§ Directions:
In the records below, find the line that contains "X170710000Y-75620000D03*" and the line that contains "X164650000Y-123950000D03*", then retype exactly those two lines and every line between them.

§ Input data:
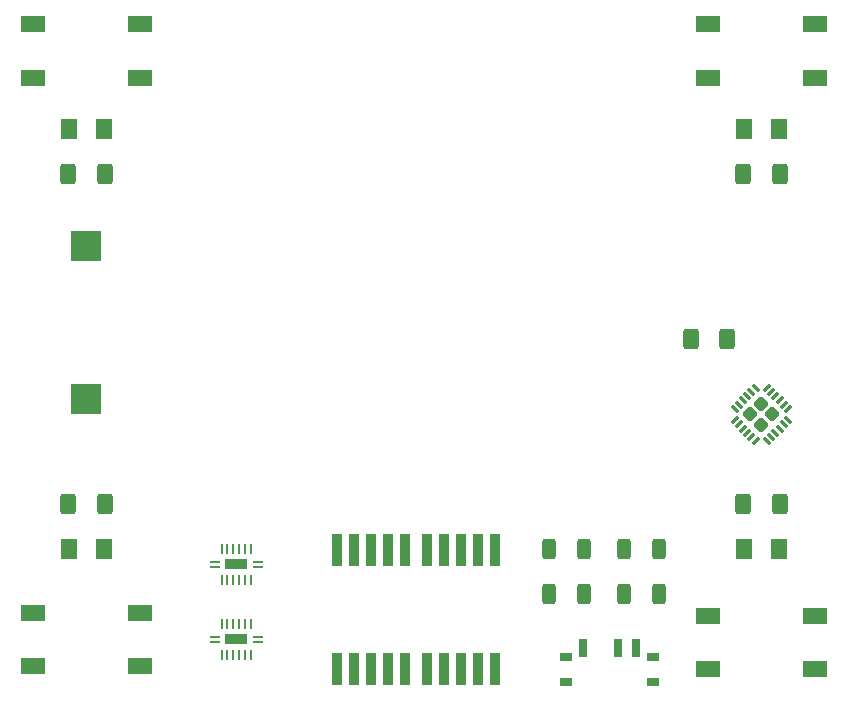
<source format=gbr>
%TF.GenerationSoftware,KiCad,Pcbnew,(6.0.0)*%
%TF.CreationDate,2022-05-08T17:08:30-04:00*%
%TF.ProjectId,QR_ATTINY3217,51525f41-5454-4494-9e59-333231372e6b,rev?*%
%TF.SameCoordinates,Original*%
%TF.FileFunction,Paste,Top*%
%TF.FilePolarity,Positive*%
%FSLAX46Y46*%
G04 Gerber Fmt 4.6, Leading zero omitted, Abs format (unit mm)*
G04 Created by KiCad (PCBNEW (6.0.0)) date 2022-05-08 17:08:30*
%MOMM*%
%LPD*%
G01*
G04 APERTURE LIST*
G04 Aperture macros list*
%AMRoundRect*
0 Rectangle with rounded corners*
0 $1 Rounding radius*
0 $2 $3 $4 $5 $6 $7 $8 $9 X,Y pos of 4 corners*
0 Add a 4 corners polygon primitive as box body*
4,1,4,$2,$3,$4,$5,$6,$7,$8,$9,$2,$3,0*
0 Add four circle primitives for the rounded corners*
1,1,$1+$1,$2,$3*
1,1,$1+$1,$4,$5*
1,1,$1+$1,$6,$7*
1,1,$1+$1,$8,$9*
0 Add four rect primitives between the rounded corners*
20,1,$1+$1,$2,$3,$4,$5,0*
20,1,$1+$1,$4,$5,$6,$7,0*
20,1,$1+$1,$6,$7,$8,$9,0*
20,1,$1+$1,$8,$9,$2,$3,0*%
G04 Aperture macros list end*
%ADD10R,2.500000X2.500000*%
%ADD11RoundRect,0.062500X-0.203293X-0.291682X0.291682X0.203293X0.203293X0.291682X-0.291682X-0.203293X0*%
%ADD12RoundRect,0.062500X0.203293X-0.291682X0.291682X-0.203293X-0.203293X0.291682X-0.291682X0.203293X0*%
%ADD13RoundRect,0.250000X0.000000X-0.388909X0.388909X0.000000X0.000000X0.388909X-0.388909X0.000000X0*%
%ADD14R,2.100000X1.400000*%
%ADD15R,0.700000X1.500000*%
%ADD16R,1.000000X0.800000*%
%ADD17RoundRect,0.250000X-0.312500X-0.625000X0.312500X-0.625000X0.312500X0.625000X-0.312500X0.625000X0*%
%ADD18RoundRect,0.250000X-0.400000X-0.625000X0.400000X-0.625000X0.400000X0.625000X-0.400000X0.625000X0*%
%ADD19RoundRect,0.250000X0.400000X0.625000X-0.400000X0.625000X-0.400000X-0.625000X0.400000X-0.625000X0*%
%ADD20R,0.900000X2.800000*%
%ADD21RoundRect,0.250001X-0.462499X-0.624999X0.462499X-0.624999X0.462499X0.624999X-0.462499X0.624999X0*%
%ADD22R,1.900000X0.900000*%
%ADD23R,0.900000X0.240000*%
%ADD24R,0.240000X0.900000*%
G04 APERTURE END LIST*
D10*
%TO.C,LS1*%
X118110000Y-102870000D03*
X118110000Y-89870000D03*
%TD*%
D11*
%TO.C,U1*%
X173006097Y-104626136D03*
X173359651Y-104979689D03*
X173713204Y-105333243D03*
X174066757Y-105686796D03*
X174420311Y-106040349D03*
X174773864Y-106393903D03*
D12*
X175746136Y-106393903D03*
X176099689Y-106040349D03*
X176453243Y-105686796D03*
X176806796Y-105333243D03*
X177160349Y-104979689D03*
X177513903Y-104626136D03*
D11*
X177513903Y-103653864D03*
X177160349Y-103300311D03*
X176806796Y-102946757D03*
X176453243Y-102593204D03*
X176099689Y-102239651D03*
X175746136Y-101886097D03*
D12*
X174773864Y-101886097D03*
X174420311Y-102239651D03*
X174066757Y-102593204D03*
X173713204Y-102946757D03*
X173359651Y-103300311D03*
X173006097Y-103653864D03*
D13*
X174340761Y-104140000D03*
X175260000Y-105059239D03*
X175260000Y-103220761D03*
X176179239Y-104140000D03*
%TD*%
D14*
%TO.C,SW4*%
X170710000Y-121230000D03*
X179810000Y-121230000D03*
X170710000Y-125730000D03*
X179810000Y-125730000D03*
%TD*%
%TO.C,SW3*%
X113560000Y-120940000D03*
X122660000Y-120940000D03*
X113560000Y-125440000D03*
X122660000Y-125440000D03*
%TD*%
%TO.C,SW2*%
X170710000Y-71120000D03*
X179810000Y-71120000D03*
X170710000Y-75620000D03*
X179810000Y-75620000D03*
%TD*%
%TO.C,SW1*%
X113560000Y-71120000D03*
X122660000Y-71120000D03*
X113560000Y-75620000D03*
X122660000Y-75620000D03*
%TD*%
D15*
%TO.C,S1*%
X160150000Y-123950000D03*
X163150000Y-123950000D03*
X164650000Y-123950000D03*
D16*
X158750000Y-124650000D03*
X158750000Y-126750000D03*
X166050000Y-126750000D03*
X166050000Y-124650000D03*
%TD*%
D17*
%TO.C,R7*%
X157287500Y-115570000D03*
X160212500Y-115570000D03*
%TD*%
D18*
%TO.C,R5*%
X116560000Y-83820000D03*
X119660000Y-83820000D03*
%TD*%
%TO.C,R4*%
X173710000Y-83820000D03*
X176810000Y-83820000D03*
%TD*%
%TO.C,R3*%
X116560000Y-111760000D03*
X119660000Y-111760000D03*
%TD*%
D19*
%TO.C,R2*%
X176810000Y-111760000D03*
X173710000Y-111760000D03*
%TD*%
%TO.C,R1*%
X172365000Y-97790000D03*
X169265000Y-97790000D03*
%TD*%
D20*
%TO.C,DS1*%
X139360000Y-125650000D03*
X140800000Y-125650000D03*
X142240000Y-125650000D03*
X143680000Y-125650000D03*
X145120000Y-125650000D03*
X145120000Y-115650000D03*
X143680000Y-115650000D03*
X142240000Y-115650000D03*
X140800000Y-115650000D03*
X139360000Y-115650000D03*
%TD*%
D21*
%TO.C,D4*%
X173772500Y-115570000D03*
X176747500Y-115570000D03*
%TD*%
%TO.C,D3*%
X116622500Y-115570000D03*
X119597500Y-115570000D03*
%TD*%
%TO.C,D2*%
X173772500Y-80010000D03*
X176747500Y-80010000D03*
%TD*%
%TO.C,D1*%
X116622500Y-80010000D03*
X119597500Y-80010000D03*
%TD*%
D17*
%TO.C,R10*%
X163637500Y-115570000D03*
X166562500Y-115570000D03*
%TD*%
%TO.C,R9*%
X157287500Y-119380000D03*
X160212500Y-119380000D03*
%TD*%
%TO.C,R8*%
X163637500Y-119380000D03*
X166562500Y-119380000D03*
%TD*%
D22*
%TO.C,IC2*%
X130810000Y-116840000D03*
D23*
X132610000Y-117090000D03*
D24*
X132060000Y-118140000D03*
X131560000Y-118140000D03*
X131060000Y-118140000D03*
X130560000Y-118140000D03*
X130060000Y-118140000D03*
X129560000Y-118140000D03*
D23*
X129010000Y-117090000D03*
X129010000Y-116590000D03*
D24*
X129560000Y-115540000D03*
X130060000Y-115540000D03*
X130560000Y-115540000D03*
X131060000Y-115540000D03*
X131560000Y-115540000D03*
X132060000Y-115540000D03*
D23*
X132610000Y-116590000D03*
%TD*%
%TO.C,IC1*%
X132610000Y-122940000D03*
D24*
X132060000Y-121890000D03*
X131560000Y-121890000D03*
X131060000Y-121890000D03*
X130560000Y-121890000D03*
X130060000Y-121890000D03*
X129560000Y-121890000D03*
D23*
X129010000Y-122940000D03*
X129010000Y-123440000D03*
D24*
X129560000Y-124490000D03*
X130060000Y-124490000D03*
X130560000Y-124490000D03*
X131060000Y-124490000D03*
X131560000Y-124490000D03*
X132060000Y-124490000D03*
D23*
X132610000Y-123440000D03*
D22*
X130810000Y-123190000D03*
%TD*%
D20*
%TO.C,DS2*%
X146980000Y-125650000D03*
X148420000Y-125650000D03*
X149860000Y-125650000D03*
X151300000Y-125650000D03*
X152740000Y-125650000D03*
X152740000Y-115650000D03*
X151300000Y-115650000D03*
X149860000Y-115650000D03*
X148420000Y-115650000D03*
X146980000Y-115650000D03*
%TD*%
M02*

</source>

§ Answer section:
X170710000Y-75620000D03*
X179810000Y-75620000D03*
%TD*%
%TO.C,SW1*%
X113560000Y-71120000D03*
X122660000Y-71120000D03*
X113560000Y-75620000D03*
X122660000Y-75620000D03*
%TD*%
D15*
%TO.C,S1*%
X160150000Y-123950000D03*
X163150000Y-123950000D03*
X164650000Y-123950000D03*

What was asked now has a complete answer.